Your mother hollers that you’re going to miss the bus. She can see it coming down the street. You don’t stop and hug her and tell her you love her. You don’t thank her for being a good, kind, patient mother. Of course not—you launch yourself down the stairs and make a run for the corner.

Only, if it’s the last time you’ll ever see your mother, you sort of start to wish you’d stopped and did those things. Maybe even missed the bus.

But the bus was barreling down our street, so I ran.

Fourteen kids. One superstore. A million things that go wrong.

In Emmy Laybourne’s action-packed debut novel, six high school kids (some popular, some not), two eighth graders (one a tech genius), and six little kids trapped together in a chain superstore build a refuge for themselves inside. While outside, a series of escalating disasters, beginning with a monster hailstorm and ending with a chemical weapons spill, seems to be tearing the world—as they know it—apart.

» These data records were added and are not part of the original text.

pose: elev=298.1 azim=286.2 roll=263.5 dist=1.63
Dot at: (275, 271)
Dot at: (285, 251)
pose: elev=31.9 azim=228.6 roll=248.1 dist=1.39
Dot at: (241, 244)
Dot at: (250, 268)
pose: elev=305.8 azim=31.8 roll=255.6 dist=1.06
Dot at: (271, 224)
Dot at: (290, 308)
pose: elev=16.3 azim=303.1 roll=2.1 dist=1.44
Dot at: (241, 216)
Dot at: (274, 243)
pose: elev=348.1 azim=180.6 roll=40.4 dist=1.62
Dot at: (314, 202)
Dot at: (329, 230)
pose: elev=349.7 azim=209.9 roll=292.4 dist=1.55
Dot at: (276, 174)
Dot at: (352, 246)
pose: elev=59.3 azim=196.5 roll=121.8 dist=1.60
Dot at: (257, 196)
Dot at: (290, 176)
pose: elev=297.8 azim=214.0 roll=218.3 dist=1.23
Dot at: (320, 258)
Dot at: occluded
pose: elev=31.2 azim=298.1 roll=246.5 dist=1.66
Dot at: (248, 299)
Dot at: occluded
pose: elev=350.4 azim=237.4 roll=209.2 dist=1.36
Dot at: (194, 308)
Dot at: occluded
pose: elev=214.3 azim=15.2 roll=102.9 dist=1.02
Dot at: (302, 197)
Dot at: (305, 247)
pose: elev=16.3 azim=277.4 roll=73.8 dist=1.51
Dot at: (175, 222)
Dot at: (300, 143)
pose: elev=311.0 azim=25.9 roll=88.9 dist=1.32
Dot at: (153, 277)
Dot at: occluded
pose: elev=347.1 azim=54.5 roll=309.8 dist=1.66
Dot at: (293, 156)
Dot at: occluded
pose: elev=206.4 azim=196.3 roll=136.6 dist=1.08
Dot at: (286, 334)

I am a huge fan of books and movies about survival; not the kind where people get lost in the wilderness, no, I’m talking about the kind where people have to survive through the end of the world. The kind where the odds are against the characters and they have to struggle to survive. But what makes these stories even better is when the characters are kids. That is awesomeness that is Monument 14.The action starts off right from the first page. There’s no boring first chapter easing you into the story. And the pacing keeps up throughout the novel. There are no slow scenes with explanations and descriptions or dialogue, only constant non-stop action.

I loved having Dean narrate the story. He was able to put humour into an otherwise depressing situation. He is an observer, and I liked seeing the other characters through his eyes, as he never made them out to be any different than they were.

Yes, the characters all fell into stereotypes, even the little kids, but somehow it worked. It felt realistic in the sense that if a bunch of kids were trapped in a store, they would all be different. It also kept the story interesting as each character reacted with the others differently.

I thought the setting for the book was really unique, as was the idea for the chemical spill.

I absolutely loved the chaos that was the ending and the way it was left open for what is bound to be a very interesting sequel.

I would highly recommend this book to fans of dystopian and post apocalyptic books.